Right now I’m on the third train – the one that finally goes to Siena – and I still don’t know if I’ll see my bag again. But I’m still struck by how that puppy communicated to me the presence of God. It was as if God knew exactly what I needed for comfort and strength in that moment to keep me from falling apart. I think He does know me, and I think He does care that much about the details of my life that He would send a puppy at the moment I needed it the most.
It’s been a cold, anxious, uncomfortable day. But thank God I’m not alone.
P.S. I wrote this on the train, but now I'm at the hotel in Siena. It stinks like cigarette smoke but I made it, and I have my bag.
Thursday, December 3, 2009
Tonight, I had what may spoil pasta & prego for me.

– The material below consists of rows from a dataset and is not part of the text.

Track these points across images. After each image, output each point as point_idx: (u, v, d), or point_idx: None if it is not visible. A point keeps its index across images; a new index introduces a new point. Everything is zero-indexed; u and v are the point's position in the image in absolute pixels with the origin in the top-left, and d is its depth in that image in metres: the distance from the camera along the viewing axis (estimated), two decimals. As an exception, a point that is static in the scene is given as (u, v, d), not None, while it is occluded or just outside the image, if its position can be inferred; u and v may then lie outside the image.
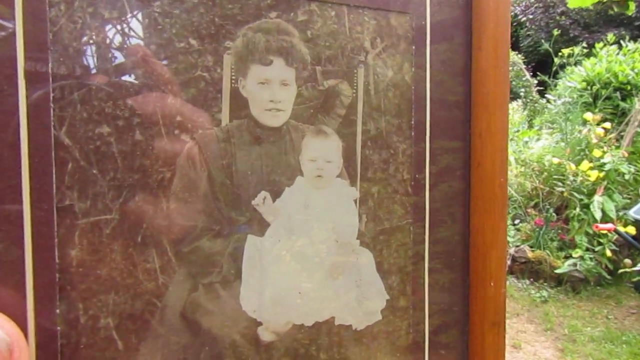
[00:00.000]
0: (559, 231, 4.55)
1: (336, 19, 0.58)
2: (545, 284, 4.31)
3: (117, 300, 0.50)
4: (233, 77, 0.54)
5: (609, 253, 4.14)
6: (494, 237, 0.62)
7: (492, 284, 0.62)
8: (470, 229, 0.64)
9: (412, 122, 0.62)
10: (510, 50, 0.63)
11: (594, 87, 5.61)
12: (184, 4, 0.51)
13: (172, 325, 0.53)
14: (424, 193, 0.63)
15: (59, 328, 0.47)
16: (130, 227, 0.50)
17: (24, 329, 0.45)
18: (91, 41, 0.48)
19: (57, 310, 0.47)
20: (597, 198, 4.30)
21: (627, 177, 4.45)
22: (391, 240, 0.62)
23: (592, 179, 4.34)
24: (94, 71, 0.48)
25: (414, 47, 0.61)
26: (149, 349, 0.51)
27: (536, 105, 6.62)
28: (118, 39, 0.49)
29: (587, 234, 4.29)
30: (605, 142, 4.68)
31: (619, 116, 5.44)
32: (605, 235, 4.18)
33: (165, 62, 0.51)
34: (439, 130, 0.63)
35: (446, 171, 0.65)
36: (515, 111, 6.79)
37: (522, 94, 7.26)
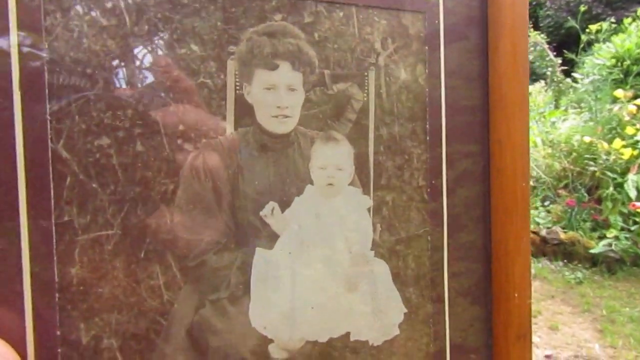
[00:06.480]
0: (592, 211, 4.39)
1: (344, 20, 0.55)
2: (579, 265, 4.15)
3: (121, 320, 0.48)
4: (237, 83, 0.51)
5: (645, 232, 3.99)
6: (517, 246, 0.58)
7: (516, 295, 0.58)
8: (492, 238, 0.61)
9: (427, 127, 0.59)
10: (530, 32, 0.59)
11: (624, 63, 5.40)
12: (184, 9, 0.49)
13: (179, 344, 0.50)
14: (442, 199, 0.60)
15: (59, 350, 0.45)
16: (133, 242, 0.48)
17: (22, 353, 0.43)
18: (89, 50, 0.46)
19: (58, 332, 0.45)
20: (632, 176, 4.11)
21: (662, 153, 4.28)
22: (408, 250, 0.59)
23: (626, 157, 4.16)
24: (91, 81, 0.46)
25: (427, 48, 0.58)
26: (154, 370, 0.49)
27: (561, 85, 6.38)
28: (116, 47, 0.47)
29: (621, 213, 4.12)
30: (638, 119, 4.49)
31: (651, 92, 5.23)
32: (640, 214, 4.02)
33: (166, 69, 0.48)
34: (455, 134, 0.60)
35: (464, 176, 0.61)
36: (539, 92, 6.57)
37: (548, 73, 6.99)
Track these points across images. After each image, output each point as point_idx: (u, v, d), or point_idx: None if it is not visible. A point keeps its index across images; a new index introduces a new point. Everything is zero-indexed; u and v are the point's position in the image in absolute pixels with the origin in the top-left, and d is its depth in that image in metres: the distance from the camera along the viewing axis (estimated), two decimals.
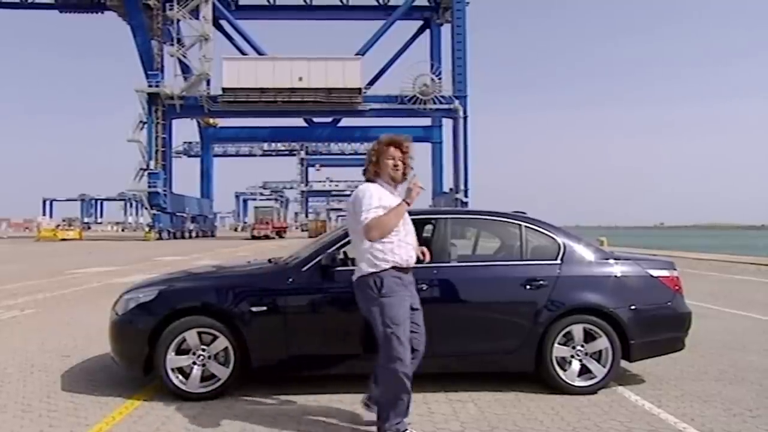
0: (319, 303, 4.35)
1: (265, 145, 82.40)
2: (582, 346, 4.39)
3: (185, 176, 71.83)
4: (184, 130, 79.73)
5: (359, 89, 45.94)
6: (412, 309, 3.58)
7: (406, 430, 3.42)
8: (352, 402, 4.11)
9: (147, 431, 3.64)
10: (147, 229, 48.14)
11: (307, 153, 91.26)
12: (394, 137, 3.63)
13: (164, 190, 47.10)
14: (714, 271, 16.06)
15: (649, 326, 4.48)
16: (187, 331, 4.20)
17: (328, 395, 4.25)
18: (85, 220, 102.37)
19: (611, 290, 4.49)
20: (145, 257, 22.16)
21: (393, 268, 3.45)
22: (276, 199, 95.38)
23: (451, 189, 48.10)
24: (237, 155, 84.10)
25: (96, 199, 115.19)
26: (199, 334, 4.23)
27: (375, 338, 3.72)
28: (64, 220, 71.06)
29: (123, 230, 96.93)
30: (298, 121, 54.13)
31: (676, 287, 4.69)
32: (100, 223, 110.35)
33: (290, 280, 4.30)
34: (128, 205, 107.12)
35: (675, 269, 4.78)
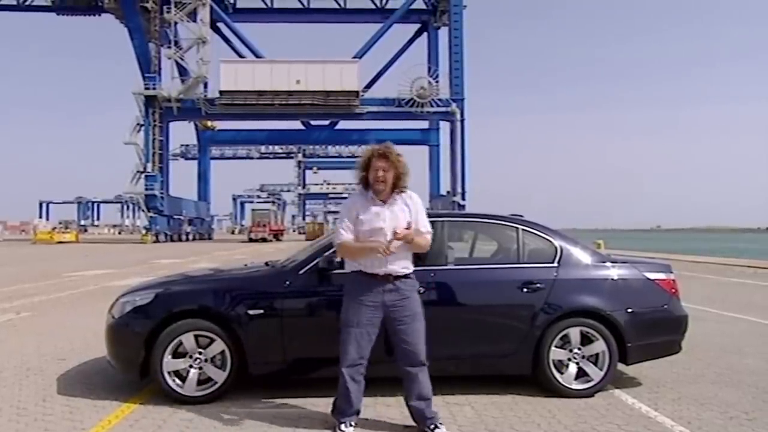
0: (316, 306, 4.34)
1: (263, 148, 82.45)
2: (579, 349, 4.39)
3: (182, 179, 71.63)
4: (182, 133, 79.57)
5: (357, 92, 46.05)
6: (396, 320, 3.60)
7: (335, 427, 3.61)
8: None
9: None
10: (144, 231, 48.10)
11: (304, 156, 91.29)
12: (374, 148, 3.64)
13: (161, 193, 47.07)
14: (711, 274, 16.10)
15: (645, 329, 4.49)
16: (183, 335, 4.19)
17: (325, 398, 4.23)
18: (82, 222, 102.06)
19: (608, 293, 4.49)
20: (141, 260, 22.11)
21: (359, 272, 3.62)
22: (273, 202, 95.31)
23: (448, 192, 48.20)
24: (234, 158, 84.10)
25: (93, 202, 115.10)
26: (196, 337, 4.22)
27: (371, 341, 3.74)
28: (60, 223, 70.88)
29: (120, 233, 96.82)
30: (296, 124, 54.23)
31: (673, 290, 4.69)
32: (97, 225, 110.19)
33: (287, 283, 4.29)
34: (125, 207, 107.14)
35: (672, 272, 4.79)
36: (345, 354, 3.59)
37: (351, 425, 3.63)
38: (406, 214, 3.62)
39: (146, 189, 46.28)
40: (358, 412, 3.70)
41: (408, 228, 3.53)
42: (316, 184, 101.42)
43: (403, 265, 3.64)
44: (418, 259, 4.60)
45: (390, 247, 3.46)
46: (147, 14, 46.64)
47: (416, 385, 3.64)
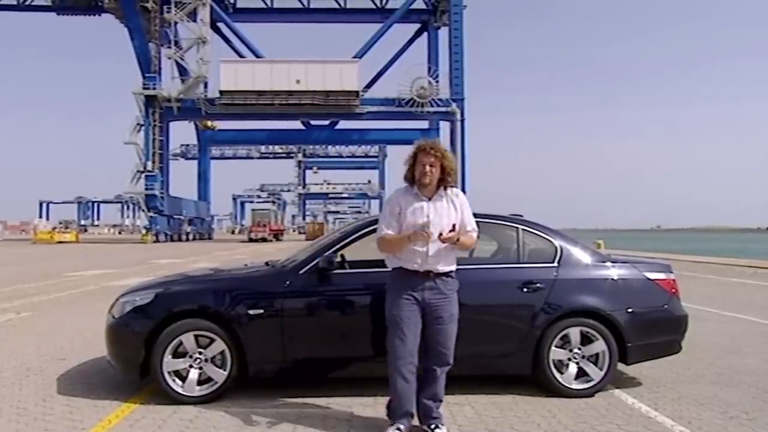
0: (316, 306, 4.34)
1: (263, 148, 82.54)
2: (579, 349, 4.39)
3: (182, 179, 71.86)
4: (182, 133, 79.66)
5: (357, 92, 46.01)
6: (434, 319, 3.56)
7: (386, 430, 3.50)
8: (349, 405, 4.12)
9: None
10: (144, 231, 48.07)
11: (304, 155, 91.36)
12: (422, 143, 3.63)
13: (161, 193, 47.06)
14: (711, 274, 16.09)
15: (645, 329, 4.49)
16: (183, 334, 4.20)
17: (325, 398, 4.24)
18: (82, 222, 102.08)
19: (608, 293, 4.49)
20: (141, 260, 22.11)
21: (400, 269, 3.59)
22: (273, 202, 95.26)
23: None
24: (234, 158, 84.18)
25: (93, 202, 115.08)
26: (196, 337, 4.22)
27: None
28: (60, 223, 70.97)
29: (120, 233, 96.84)
30: (296, 124, 54.19)
31: (673, 290, 4.69)
32: (97, 225, 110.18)
33: (287, 282, 4.29)
34: (125, 207, 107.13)
35: (672, 272, 4.79)
36: (393, 352, 3.53)
37: (400, 428, 3.50)
38: (451, 211, 3.59)
39: (146, 189, 46.26)
40: (411, 415, 3.57)
41: (453, 229, 3.51)
42: (316, 184, 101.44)
43: (445, 263, 3.60)
44: None
45: (428, 229, 3.39)
46: (147, 14, 46.60)
47: (435, 385, 3.62)
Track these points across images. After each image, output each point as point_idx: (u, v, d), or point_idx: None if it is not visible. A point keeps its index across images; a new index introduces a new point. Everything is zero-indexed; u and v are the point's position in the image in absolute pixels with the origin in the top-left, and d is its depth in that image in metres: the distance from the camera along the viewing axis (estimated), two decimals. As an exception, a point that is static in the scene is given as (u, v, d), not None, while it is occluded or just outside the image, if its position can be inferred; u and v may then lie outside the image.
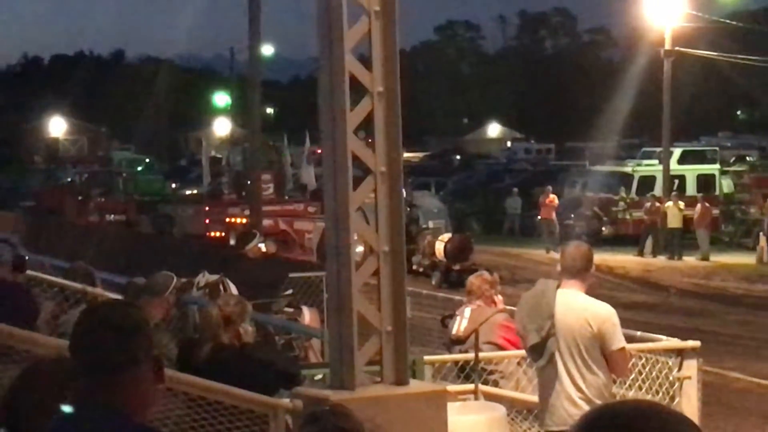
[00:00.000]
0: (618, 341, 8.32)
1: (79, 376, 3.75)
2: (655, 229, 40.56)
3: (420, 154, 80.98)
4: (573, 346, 8.24)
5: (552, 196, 41.96)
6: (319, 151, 23.41)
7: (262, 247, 17.49)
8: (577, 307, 8.29)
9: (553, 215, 41.54)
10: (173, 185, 57.52)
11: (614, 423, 2.36)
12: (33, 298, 9.50)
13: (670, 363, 10.56)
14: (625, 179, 44.39)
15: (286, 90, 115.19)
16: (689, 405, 10.43)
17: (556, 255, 34.70)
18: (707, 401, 11.82)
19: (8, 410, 4.07)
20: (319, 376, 9.32)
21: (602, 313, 8.30)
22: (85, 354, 3.75)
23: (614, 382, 10.32)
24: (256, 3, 32.55)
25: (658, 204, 40.78)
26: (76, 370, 3.77)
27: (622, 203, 43.30)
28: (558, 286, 8.39)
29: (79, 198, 51.48)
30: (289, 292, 16.45)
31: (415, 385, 7.59)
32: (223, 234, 39.10)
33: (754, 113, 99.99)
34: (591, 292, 8.46)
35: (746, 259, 38.70)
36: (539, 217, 42.35)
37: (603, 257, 37.32)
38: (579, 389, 8.23)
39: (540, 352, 8.30)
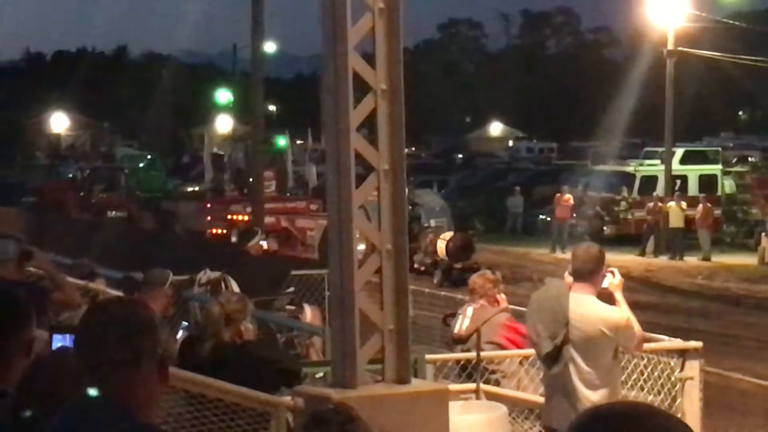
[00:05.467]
0: (637, 336, 8.36)
1: (83, 373, 3.74)
2: (657, 229, 40.55)
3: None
4: (587, 354, 8.22)
5: (568, 195, 41.81)
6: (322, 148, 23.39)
7: (264, 244, 17.43)
8: (591, 314, 8.26)
9: (569, 215, 41.38)
10: (176, 182, 57.48)
11: (607, 424, 2.35)
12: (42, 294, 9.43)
13: (672, 363, 10.54)
14: (628, 179, 44.39)
15: (289, 87, 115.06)
16: (691, 406, 10.42)
17: (561, 255, 34.76)
18: (709, 402, 11.79)
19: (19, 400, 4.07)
20: (321, 374, 9.29)
21: (620, 322, 8.30)
22: (90, 350, 3.74)
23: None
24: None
25: (660, 204, 40.78)
26: (81, 367, 3.75)
27: (624, 203, 43.26)
28: (569, 288, 8.38)
29: (81, 194, 51.44)
30: (291, 289, 16.41)
31: (416, 384, 7.58)
32: (225, 231, 39.08)
33: (757, 114, 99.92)
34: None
35: (748, 259, 38.69)
36: (555, 216, 42.09)
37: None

Spaghetti alla Norma. It’s spaghetti with marinara sauce, eggplant, and ricotta cheese. But ricotta like I’ve never had it before – shaved. Delicious. As Michelle so aptly put it, these people have food figured out.
I learned that bread made in the Umbra region is terrible because they don’t use salt. Why not? Because in the 1500’s there was a tax levied on salt, and to protest, the people quit using it. To this day, they won’t. I don’t think we know what a memory is in the U.S.
Such a wonderful night. Aperitivos first, then a long dinner, then a digestivo, and then a glass of wine just to make the evening last a little longer. Thank you, Umbra Institute! This has been the best day yet.
Yep, I like this town. Unfortunately, the fog was really thick today, so I didn't get to see any of the breathtaking views that it is famous for. I'm hoping that tomorrow I'll get to see a little on my way out of town, but the forecast is calling for rain. There's a reason there are high and low tourist seasons.
Wednesday, December 2, 2009
Feeling reinvigorated after a wonderful, long-lasting lunch and a laid-back visit to the Accademia Italiana. They have me scheduled to sit it on another class this afternoon, but the director just suggested I go shopping instead. I like these people. :)
Tuesday, December 1, 2009
I am exhausted, but before I crawl into bed and collapse, I wanted to post a couple of pictures from today. I managed to find the IES Rome office. It should have taken about 30 minutes to walk there and I allowed for an hour, and it worked out perfectly. They promptly put me in a cab and took me right back to the neighborhood where my hotel is to look at one of the student apartments. Good meetings, nice people, and afterwards I was able to see one sight in Rome - St Peter's Basilica, in Vatican City. Pictures don't do it justice.
Monday, November 30, 2009
The last part of the day ended up being the best. Four students came to the ISA office around 4:30pm and we spent 2 hours chatting about their time in Rome. I love that part – it reminds me why I like my job! Then afterwards we went to a little pizza shop that is right by ISA and I had some incredible pizza. So, two good Italian meals in one day and I’m feeling much better. Now to figure out how to get to my meeting tomorrow . . .
Favorite observations from the meeting with students:
- Recognizing the double standard Americans have with language; we want people who come to our country to speak English, and yet expect to speak English when we go abroad, too.
- Italian teenagers are a hundred times worse than American teenagers.
- Adjectives like busy, crowded, & noisy are not negative when they talk about Rome. That’s just how it is and they love it.
- It’s possible to get used to walking past the Pantheon every day, so that you don’t even notice it.
- People ask me “What did you do? What did you see?” But it’s not about seeing all of the museums and monuments. It’s about being able to give an Italian woman directions (in Italian!) and figuring out the bus system. That’s what I’m proud of.